Both the space and the tolerance to speak the truths of God into the mounting chaos of the 21st century seems to be rapidly diminishing. Clearly, there is a formidable wave of mounting dissent that opposes God with an ever-accelerating intensity. And in facing such a foreboding reality, how do we speak the saving truth of the Gospel into our culture in a way that the message can vigorously slice through the very opposition that stands against the very faith that we are articulating? How do we articulate the message of the Gospel in a way that its voice is raised above the clamor that would otherwise smash it silent?
It’s not about changing the message, for the message was handed to us complete in every way. Rather, it’s about understanding both the audience and the cultural climate to which we are delivering the message, and subsequently articulating the message to effectively catch the ears and change the hearts of both.
In working with the many people that I am privileged to work with, I have wrestled with these questions. And along the way, I have authored a number of quotes that embody principles and perspectives that have served me well in gaining an ear for the Gospel. I have included a selection of these quotes in this article out of the hope that they might be of service to you as you seek to lift high the Gospel of Jesus Christ in a world that is bent on shutting Him down.
Words for the Times:
“If I have relegated God to a fantasy born of frightened men ill-suited to face life, I would suggest that this is far more the story of frightened men who wish God to be a fantasy because they are ill-suited to face Him.”
“Are we so gleefully enraptured with our own greed that we think it wise to banish God to the barest fringes of our existence? For I would surmise that if we are that impoverished, we deserve the destruction that such impoverishment will rain upon us. And in the rain, I must tell you that I will not flee to the fringes to which we have banished God in order to find shelter in His embrace. Rather, I will pray Him into the middle of the rain so that all of us will suddenly find ourselves sheltered from the rain that we had created by the God that we had banished.
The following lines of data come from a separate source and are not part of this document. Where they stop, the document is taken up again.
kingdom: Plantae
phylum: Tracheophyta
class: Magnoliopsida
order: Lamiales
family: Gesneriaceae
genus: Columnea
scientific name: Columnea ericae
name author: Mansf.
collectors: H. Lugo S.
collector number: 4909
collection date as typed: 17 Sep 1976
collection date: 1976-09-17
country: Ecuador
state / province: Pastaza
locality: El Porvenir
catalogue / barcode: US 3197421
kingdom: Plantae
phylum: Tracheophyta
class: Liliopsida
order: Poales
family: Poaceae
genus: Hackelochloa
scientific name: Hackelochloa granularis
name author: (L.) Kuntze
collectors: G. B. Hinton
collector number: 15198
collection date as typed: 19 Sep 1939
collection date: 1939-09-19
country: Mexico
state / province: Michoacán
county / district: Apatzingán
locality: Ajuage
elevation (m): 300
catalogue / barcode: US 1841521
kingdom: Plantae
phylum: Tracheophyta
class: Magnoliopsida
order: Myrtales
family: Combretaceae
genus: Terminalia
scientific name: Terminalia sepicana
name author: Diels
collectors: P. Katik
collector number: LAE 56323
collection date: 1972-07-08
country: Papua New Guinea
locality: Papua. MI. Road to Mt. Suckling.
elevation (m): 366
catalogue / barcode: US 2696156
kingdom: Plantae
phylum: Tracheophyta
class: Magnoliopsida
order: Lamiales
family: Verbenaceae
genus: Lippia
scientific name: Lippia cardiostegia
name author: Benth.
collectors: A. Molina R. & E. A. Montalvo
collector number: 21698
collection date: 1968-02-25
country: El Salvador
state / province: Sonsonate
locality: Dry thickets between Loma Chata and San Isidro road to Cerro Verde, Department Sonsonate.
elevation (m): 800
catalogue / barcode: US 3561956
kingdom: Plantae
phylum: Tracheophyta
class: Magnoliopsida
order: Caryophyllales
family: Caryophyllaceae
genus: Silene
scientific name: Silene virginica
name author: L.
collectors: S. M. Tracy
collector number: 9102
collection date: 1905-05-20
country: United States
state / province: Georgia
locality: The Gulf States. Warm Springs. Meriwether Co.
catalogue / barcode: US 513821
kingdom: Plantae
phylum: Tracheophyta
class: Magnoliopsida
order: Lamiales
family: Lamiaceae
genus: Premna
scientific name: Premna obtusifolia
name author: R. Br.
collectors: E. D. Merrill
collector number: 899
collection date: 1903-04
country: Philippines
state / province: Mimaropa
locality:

For such is the character of this God.”
“When I find a man sold out to God, I have found a rare thing. And I have discovered that God is in the business of creating rare things, of which I someday hope to be one so that I might help you become one as well.”
“I have sat in the impossible places that existed leagues beyond the reach of the prose of men, the touch of friends, and the encouragement of family. And in these horribly famished places where hope languished and desperation ruled, I eventually fell to exhaustion and laid my life in the frigid embrace of an awaiting death only to find that instead I had fallen into the warm hands of a loving God. And while these words are the prose of yet another man, the hands that they speak of are not.”
“There is no depth that exceeds the reach of the God who is, at this very moment, seeking you out in the holes that you have dug for yourself.”
“I can tell you that God has repeatedly ‘raised me up’ in the middle of the innumerable situations where ‘up’ had become a hope lost in the darkness of the places to which I had fallen. And while that is the miracle of my story, it sits waiting to be the reality of yours.”
“The only ethics that will effectively guide mankind are those that mankind did not create.”
“If Jesus is in the storm, then there is no need for us to be in the boat. Yet, too many Christians spend all of their time wandering around the marina being in neither boat nor storm.”
“We might wish to take note of the fact that it is within the impoverishment of our own thinking that we create these innumerable strategies which we brazenly herald as the means to mankind’s salvation. And the means by which to halt the incessant travesties that this failed reality repeatedly births is to acknowledge the impoverishment of our relationship with the God who has already secured our salvation.”
“How do I come to believe in God? Immerse yourself in the alternatives.”
“Mankind is on a mission to free itself from a God whose mission is to free us from ourselves. And if our mission prevails, we won’t.”
“It seems that we are not in a state of disbelief regarding the existence of God. Rather, we are in a state of rebellion against His existence. But have we not yet come to understand that in the end, that kind of rebellion is a rebellion against our own existence?”
“More often than not, it’s not that we don’t believe in God. Rather, it’s that we don’t want to.”
“It is not ignorance that causes me to follow God, nor is it escapism through some rigorously contrived fantasy. Rather, those are the things that keep me from following the world.”
“If you deem me as being a fool because I believe in God, I would only have you look around at the chaos and carnage in the world today and ask what kind of fool would believe in men who don’t believe in God?”
“Yes, I believe that God cries. For the heart of any true parent is shattered beyond reparation when they have invested their greatest treasures in their children only to have their children recklessly trample upon those riches as if they were the stuff of nothing. And once they’ve trampled them sufficiently, to then watch them set out on some spurious path wherein the children live out the whole of their lives themselves being trampled. Oh yes, God cries. Yet, it is I who stands on this road with riches forfeited crying not for the poor choices that I’ve made, but because I am the child who made God cry.”